**Exercise objective:** A verbatim copy of the listing is what is needed, minus any pictures.

**Dataset content:**
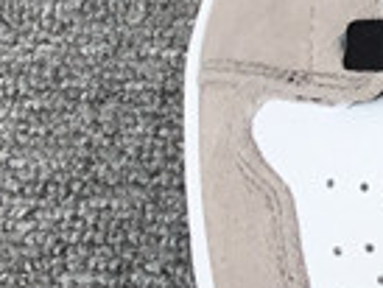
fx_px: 2259
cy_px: -94
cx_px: 786
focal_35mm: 204
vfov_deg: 7.2
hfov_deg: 9.1
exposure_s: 1/353
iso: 25
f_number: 2.4
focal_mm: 3.3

**Your solution:**
fx_px: 2259
cy_px: -94
cx_px: 786
focal_35mm: 204
vfov_deg: 7.2
hfov_deg: 9.1
exposure_s: 1/353
iso: 25
f_number: 2.4
focal_mm: 3.3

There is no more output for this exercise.